After Hong Kong Dog Passed Away, Chinese Animal Groups Sign Open Letter Urging Pet Owners Not To Abandon Or Cull Dogs In Response To Coronavirus
Photo by HSI
Sixty-five animal charities and pet shelters from across China have signed an open letter calling for compassion rather than cruelty to dogs and cat, in response to the coronavirus outbreak. News that an elderly dog in Hong Kong belonging to a coronavirus patient has died following weeks of quarantine and testing, has raised fears of an increase in pet abandonment. Although the dog ultimately tested negative, and the World Health Organization has made it clear that there is no evidence that dogs can infect humans, animal groups across China remain vigilant, with some shelters reporting higher than usual numbers of animals found wandering the streets.
An English translation of the letter supplied by the Chinese groups can be found below.

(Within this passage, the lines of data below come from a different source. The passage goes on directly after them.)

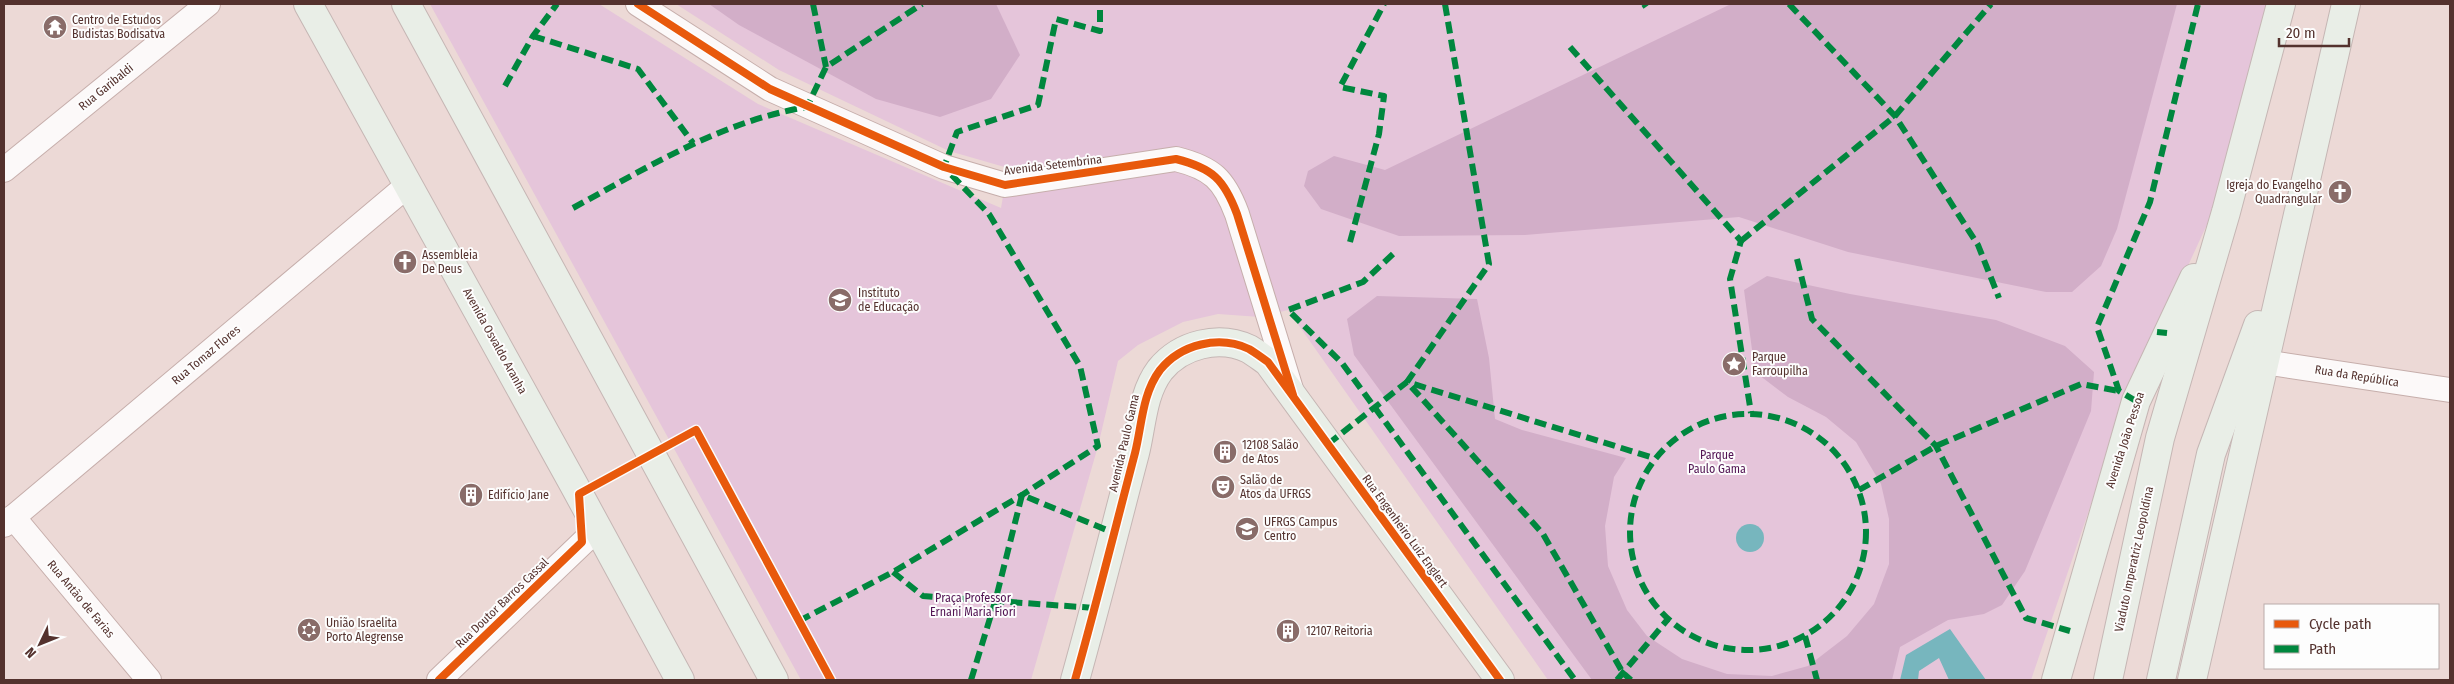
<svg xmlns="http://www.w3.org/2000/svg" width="2454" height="684" viewBox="0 0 2454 684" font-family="'Fira Sans Condensed',sans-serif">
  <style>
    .green { fill: #e5c5da }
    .forest { fill: #d2aec8 }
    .water { fill: #77b6be }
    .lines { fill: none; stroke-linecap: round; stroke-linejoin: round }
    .minor-casing { stroke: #c6aeab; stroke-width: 26 }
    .major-casing { stroke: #c5b6b4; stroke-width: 30 }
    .minor { stroke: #fcf9f9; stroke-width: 24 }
    .major { stroke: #e9eee7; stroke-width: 28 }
    .quiet { stroke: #00873e; stroke-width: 6; stroke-dasharray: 12 6; stroke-linecap: butt }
    .cycleway-casing { stroke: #fdfdfd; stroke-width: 11 }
    .cycleway { stroke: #e8590c; stroke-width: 8 }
    .labels { text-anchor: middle; stroke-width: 4; stroke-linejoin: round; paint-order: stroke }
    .poi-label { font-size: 12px; fill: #54322e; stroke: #fdfdfd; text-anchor: start }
    .street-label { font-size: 12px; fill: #54322e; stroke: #fdfdfd }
    .park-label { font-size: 12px; fill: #521453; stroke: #fdfdfd }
  </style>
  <rect width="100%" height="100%" fill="#ecd9d6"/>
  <polygon class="green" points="430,4 599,4 758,104 1001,208 1008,168 949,151 779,70 676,4 2268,4 2215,207 2128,396 2031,680 1548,680 1288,310 1260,317 1218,314 1183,322 1138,345 1118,361 1098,446 1031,680 801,680"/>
  <g class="forest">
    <polygon points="709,4 996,4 1020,55 991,99 940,117 876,99 739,25"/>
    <polygon points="1731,4 2177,4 2117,229 2101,266 2072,292 2046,292 1848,252 1739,217 1525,235 1399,236 1321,209 1304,186 1308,171 1334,156 1385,170"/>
    <polygon points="1767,276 1850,294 1996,320 2065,346 2094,372 2091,411 2025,571 2002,605 1984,614 1948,620 1900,647 1892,680 1592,680 1354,355 1347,319 1377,296 1477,299 1489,358 1495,419 1522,430 1626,458 1614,477 1605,526 1608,566 1627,610 1647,636 1682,659 1727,674 1772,676 1808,666 1847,636 1874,604 1889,564 1889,519 1881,484 1856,442 1826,417 1788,397 1755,372 1744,290"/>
  </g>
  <g class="water">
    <circle cx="1750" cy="538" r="14"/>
    <polygon points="1950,629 1986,680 1949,680 1939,658 1919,671 1918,680 1900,680 1906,655"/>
  </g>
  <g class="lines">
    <g class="minor-casing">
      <g id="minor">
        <path d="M 638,4 L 770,89 L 944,167 L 1005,185 L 1176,159 C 1212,168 1224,179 1237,214 L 1291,389"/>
        <polyline points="4,170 208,4"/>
        <polyline points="2264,362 2450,390"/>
        <polyline points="13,517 149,680"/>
        <polyline points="4,525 408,185"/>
        <polyline points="439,680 597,529"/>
      </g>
    </g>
    <g class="major-casing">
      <g id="major">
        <polyline points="308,4 574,485 680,680"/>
        <polyline points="406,4 774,680"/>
        <path d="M 1075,680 C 1096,605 1115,529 1135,453 C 1142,425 1142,394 1160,370 C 1181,344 1219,335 1249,349 C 1256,353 1262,358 1268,362 L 1500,680"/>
        <polyline points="2056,680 2136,401 2194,278"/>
        <polyline points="2108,680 2160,438 2226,212 2281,4"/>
        <polyline points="2161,680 2211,454 2258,325"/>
        <polyline points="2192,680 2346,4"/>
      </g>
    </g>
    <use href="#minor" class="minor"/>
    <use href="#major" class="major"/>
    <g class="quiet">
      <polyline points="813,4 826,67"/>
      <polyline points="1445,4 1489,264 1407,382 1543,534 1623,673 1631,680"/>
      <polyline points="1644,4 1646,7"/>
      <polyline points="1789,4 1895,116 1978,245 1999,298"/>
      <polyline points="533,36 638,69 693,143"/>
      <polyline points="1570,47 1741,241 1730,279 1751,413"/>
      <polyline points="505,86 533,36 557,4"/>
      <path d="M 573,208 C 648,167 722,121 807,107 L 826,67 L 922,4"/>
      <polyline points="1741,241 1895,116 1991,4"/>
      <polyline points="1350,242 1379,134 1384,96 1340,87 1384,4"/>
      <polyline points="1393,254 1363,282 1288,310 1342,363 1575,680"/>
      <polyline points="1797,259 1812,319 1936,446 2026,618 2070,631"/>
      <polyline points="2157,332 2167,333"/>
      <polyline points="2136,401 2119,391 2097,327 2150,202 2198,4"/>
      <circle cx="1748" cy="532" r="118"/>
      <polyline points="1328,444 1407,382 1654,458"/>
      <polyline points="1859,490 1936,446 2081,384 2119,391"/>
      <polyline points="893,572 923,596 1095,608"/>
      <polyline points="799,621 893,572 1022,495 1098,446 1080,366 989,214 944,167 957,132 1038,105 1056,19 1100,31 1100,4"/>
      <polyline points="1805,636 1817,680"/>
      <polyline points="971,680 995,602 1022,495 1114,533"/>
      <polyline points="1617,680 1668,619"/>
    </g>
    <g class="cycleway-casing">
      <g id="cycleway">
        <path d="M 638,4 L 770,89 L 944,167 L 1005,185 L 1176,159 C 1212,168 1224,179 1237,214 L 1293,395"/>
        <polyline points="439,680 582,542 579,494 696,430 831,680"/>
        <path d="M 1075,680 C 1096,605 1115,529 1135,453 C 1142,425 1142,394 1160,370 C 1181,344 1219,335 1249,349 C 1256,353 1262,358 1268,362 L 1500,680"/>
      </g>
    </g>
    <use href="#cycleway" class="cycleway"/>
  </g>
  <defs>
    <g id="temple-disc" transform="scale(1.25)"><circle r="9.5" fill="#896c69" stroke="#fdfdfd"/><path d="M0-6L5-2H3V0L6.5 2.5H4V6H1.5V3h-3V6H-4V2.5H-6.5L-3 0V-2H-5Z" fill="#fff"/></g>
    <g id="church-disc" transform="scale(1.25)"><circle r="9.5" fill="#896c69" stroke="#fdfdfd"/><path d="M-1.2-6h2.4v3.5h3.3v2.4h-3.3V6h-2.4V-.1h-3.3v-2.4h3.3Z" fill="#fff"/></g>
    <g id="school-disc" transform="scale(1.25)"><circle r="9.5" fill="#896c69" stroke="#fdfdfd"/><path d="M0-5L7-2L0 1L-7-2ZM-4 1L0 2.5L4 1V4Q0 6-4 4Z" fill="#fff"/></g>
    <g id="sight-disc" transform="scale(1.25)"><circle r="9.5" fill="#896c69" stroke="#fdfdfd"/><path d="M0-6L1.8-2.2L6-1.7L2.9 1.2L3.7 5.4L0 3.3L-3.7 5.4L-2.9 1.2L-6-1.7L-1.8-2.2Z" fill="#fff"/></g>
    <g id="building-disc" transform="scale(1.25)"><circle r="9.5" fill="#896c69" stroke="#fdfdfd"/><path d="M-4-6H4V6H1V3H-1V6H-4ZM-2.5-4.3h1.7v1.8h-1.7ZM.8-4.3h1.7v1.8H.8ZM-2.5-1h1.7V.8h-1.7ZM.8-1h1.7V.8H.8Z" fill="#fff"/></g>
    <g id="theatre-disc" transform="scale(1.25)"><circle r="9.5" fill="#896c69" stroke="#fdfdfd"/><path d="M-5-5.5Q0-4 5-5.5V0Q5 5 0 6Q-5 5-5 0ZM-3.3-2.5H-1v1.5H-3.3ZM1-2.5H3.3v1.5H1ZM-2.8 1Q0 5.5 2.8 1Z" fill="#fff"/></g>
    <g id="university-disc" transform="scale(1.25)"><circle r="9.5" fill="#896c69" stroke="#fdfdfd"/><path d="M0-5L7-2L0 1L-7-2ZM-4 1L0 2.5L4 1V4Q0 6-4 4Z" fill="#fff"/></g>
    <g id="synagogue-disc" transform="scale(1.25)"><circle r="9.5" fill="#896c69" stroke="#fdfdfd"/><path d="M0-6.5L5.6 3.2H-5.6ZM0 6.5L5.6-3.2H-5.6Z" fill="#fff"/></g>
  </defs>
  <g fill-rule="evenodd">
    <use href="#temple-disc" x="55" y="27"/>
    <use href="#church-disc" x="2340" y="192"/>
    <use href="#church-disc" x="405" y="262"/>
    <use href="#school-disc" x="840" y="300"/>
    <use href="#sight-disc" x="1734" y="364"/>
    <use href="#building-disc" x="1225" y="452"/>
    <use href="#theatre-disc" x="1223" y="487"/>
    <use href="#building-disc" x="471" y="495"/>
    <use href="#university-disc" x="1247" y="529"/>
    <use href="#synagogue-disc" x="309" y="630"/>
    <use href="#building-disc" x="1288" y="631"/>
  </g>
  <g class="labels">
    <g class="poi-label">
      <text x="72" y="24">Centro de Estudos<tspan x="72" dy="14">Budistas Bodisatva</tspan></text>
      <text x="2322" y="189" text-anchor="end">Igreja do Evangelho<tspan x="2322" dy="14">Quadrangular</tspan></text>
      <text x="422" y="259">Assembleia<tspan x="422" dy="14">De Deus</tspan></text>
      <text x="858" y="297">Instituto<tspan x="858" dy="14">de Educação</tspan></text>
      <text x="1752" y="361">Parque<tspan x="1752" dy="14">Farroupilha</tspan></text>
      <text x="1242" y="449">12108 Salão<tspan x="1242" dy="14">de Atos</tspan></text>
      <text x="1240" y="484">Salão de<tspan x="1240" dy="14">Atos da UFRGS</tspan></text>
      <text x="488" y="499">Edifício Jane</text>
      <text x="1264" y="526">UFRGS Campus<tspan x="1264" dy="14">Centro</tspan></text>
      <text x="326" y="627">União Israelita<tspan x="326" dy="14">Porto Alegrense</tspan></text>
      <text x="1306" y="635">12107 Reitoria</text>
    </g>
    <g class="street-label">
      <text transform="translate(106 87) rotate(-39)" y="4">Rua Garibaldi</text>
      <text transform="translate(1053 165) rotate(-7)" y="4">Avenida Setembrina</text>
      <text transform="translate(495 341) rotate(61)" y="4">Avenida Osvaldo Aranha</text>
      <text transform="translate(206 355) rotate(-40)" y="4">Rua Tomaz Flores</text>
      <text transform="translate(2357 376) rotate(9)" y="4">Rua da República</text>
      <text transform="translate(2125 440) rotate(-72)" y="4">Avenida João Pessoa</text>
      <text transform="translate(1124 443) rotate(-77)" y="4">Avenida Paulo Gama</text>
      <text transform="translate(1405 531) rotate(54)" y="4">Rua Engenheiro Luiz Englert</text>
      <text transform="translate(2134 559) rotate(-78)" y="4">Viaduto Imperatriz Leopoldina</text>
      <text transform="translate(81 599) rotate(50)" y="4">Rua Antão de Farias</text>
      <text transform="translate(502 603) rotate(-44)" y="4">Rua Doutor Barros Cassal</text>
    </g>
    <g class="park-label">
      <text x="1717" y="459">Parque<tspan x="1717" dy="14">Paulo Gama</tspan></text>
      <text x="973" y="602">Praça Professor<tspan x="973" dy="14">Ernani Maria Fiori</tspan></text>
    </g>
  </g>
  <rect width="2454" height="684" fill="none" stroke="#54322e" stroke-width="10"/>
  <rect x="2264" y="604" width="175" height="65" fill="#fdfdfd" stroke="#b9acaa"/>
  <rect x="2274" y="620" width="25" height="8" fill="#e8590c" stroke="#b9acaa"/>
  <text x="2309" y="629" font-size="15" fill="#54322e">Cycle path</text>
  <rect x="2274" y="645" width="25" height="8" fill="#00873e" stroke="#b9acaa"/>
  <text x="2309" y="654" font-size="15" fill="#54322e">Path</text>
  <g transform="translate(40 644) rotate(227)" stroke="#fdfdfd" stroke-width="4" paint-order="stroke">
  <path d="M0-4L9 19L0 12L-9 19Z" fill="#54322e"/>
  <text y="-8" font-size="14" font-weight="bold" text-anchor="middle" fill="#54322e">N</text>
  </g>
  <path d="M2279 38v8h70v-8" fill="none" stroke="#54322e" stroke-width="2.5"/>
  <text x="2286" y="38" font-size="15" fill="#54322e" stroke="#fdfdfd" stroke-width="4" paint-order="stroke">20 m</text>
</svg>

Groups in Beijing, Dalian, Shanghai, and beyond have appealed for people not to abandon or harm their pets, and urge local police forces and community officers not to carry out lethal culls of dogs. Last month there were a number of recorded incidents of dogs being brutally beaten to death in the street in Yongjia County, Zhejiang, and in Chengdu and Nanchong in Sichuan province. Most recently a video emerged of a pet dog being roughly caught by the neck by local dog catchers outside a Shanghai apartment block, and swung through the air into a cage on the back of a truck. The local government in Shanxi, North China, has also called for the closure of all pet hospitals and public dog walking.
Dr Peter Li, China Policy Expert at Humane Society International (HSI), an organization that works in China on companion animal protection, said in an email sent to WAN, “It’s critical that citizens and officials alike do not over-react or respond in a way that will cause harm or injury to animals. There is also no evidence that dogs can pass the virus to people. Family pets do not deserve to be turned out on the street, or beaten, or denied exercise or access to veterinary care.”
Dezhi Yu, Director of Vshine which signed the letter said, “Our team has been responding to help calls from different cities where local animal lovers have taken in or have spotted abandoned dogs and cats which we suspect were not allowed to be kept in their apartments, or these might be dogs or cats released by the breeders.”
Wendy Higgins, Director of International Media at Humane Society International, said, “It is very sad news that the elderly dog in Hong Kong has passed away. It must be remembered though that he ultimately tested negative for the virus, showed no signs of illness throughout, and at 17 years old it is possible that the stress of weeks of quarantine, testing, and being separated from his owner, contributed to his passing. We simply don’t know, but what we do know is that the World Health Organization’s advice is clear, that there is no evidence dogs can pass the virus to people.”
HSI has been supporting Chinese groups in coordinating public education efforts since the Wuhan coronavirus broke out, as well as helping HSI’s Chinese partner group Vshine in rescuing abandoned dogs, as well as providing food and water for dogs and cats left behind when people have been evacuated and not able to return.